-- CONSEGNA 1 --
Secondo l'estratto scelto, qual è la città natale di Ed Blackwell?
-- CONSEGNA 2 --
Riduci a un breve elenco puntato il paragrafo dell'estratto scelto che comincia con "Shelly Manne rappresenta per me", mantenendone i fatti principali.
-- CONSEGNA 3 --
Le seguenti affermazioni concordano con l'estratto scelto? Rispondi sì o no per ciascuna, citando le parole esatte che lo decidono.
(a) Il doppio CD The Manne I Love è dedicato alla musica di Paul Motian.
(b) In Kepos c'è un omaggio a Paul Motian.
(c) Paul Motian viene definito un maestro nell'arte della sottrazione.

-- ESTRATTO SCELTO --
++++++++++

AAJ: Parliamo di batteristi: in Zenophilia c'è un omaggio a Ed Blackwell e uno a Joey Baron. In Kepos ce n'è uno rivolto a Paul Motian, al quale dedicasti pure un bel saggio, in occasione della sua scomparsa. Il doppio CD The Manne I Love è interamente focalizzato sulla musica di Shelly Manne. Vuoi spiegare in sintesi quali aspetti ti sembra che leghino, nella tua percezione, le figure di questi quattro grandi artisti? Oppure ognuno entra in modo separato nella tua esperienza e tu fai una sintesi? A questo punto, un cenno su come vedi il tuo modo di suonare...

ZDR: Sicuramente tutti e quattro hanno radici ben solide nella tradizione, pur avendo saputo guardare avanti, diventando tra i batteristi più innovativi della storia del Jazz e non solo. Probabilmente nel mio modo di suonare si possono riconoscere loro influenze, essendo musicisti che ho ascoltato a lungo. Però tutto quello che ho "rubato" dal loro modo unico di suonare ho cercato di filtrarlo, riconducendolo ad un mio ambito personale, attraverso la mia sensibilità e le mie esperienze di vita.

AAJ: Nel solo che dedichi a Blackwell è chiara l'adesione stilistica, già espressa nel titolo "EBDance." Vuoi sintetizzare a parole l'essenza di Blackwell?

ZDR: Quando ascolto Ed Blackwell avverto il suo fortissimo legame con l'Africa e con New Orleans, la sua città natale. La sua forza propulsiva è incredibile e contagiosa, quando lo ascolto mi viene voglia di ballare!

AAJ: Puoi fare la stessa sintesi per Shelly Manne?

ZDR: Shelly Manne rappresenta per me un punto di riferimento, soprattutto per quel che riguarda il suo approccio melodico allo strumento. Un altro aspetto che mi affascina molto è la sua versatilità: è stato uno dei batteristi più registrati della storia ed ha attraversato quasi tutta la musica americana in maniera trasversale.

AAJ: Per Paul Motian?

ZDR: Il suo modo di suonare unico, profondamente radicato nella tradizione ma totalmente moderno e personale, assieme alle sue composizioni semplici e profonde, sono sempre stati un faro che mi ha condotto in luoghi fantastici e di grande bellezza. Era riuscito ad arrivare a una sintesi che gli consentiva di mantenere la musica in perfetto equilibrio con semplici gesti chiari e decisi, e soprattutto con l'uso dei silenzi. È stato un vero maestro nell'arte della sottrazione.

++++++++++

-- DATI FORNITI --
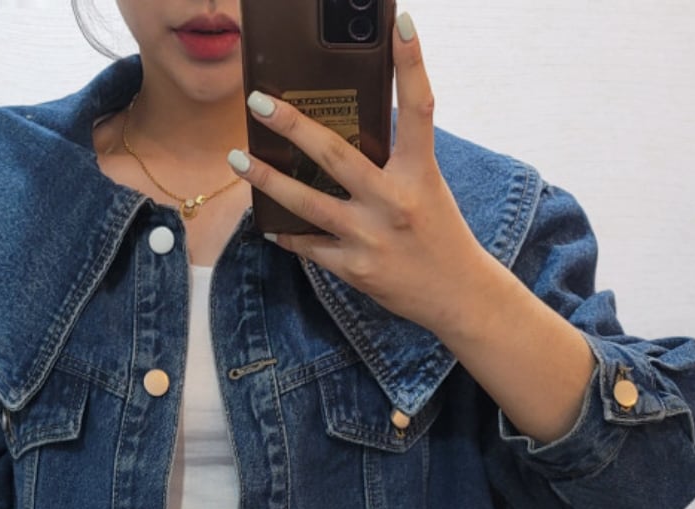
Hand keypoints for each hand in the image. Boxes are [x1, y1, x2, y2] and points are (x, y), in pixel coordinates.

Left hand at [230, 12, 492, 339]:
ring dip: (268, 181)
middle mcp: (394, 203)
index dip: (411, 62)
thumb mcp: (426, 188)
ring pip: (307, 205)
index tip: (400, 21)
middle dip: (294, 126)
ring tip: (238, 158)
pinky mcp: (355, 268)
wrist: (456, 295)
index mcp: (419, 173)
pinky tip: (267, 221)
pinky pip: (310, 247)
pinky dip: (287, 233)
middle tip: (260, 101)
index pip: (418, 108)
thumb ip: (393, 161)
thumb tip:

++++++++++

-- RISPOSTA 1 --
New Orleans.

-- RISPOSTA 2 --
- Shelly Manne è un punto di riferimento, soprattutto per il suo approccio melodico allo strumento.
- Affascina per la sua versatilità.
- È stato uno dei batteristi più registrati della storia.
- Ha attraversato in modo trasversale quasi tutta la musica americana.

-- RISPOSTA 3 --
(a) No: "Il doppio CD The Manne I Love è interamente focalizzato sulla musica di Shelly Manne."
(b) Sì: "In Kepos ce n'è uno rivolto a Paul Motian"
(c) Sì: "È stato un vero maestro nell'arte della sottrazione."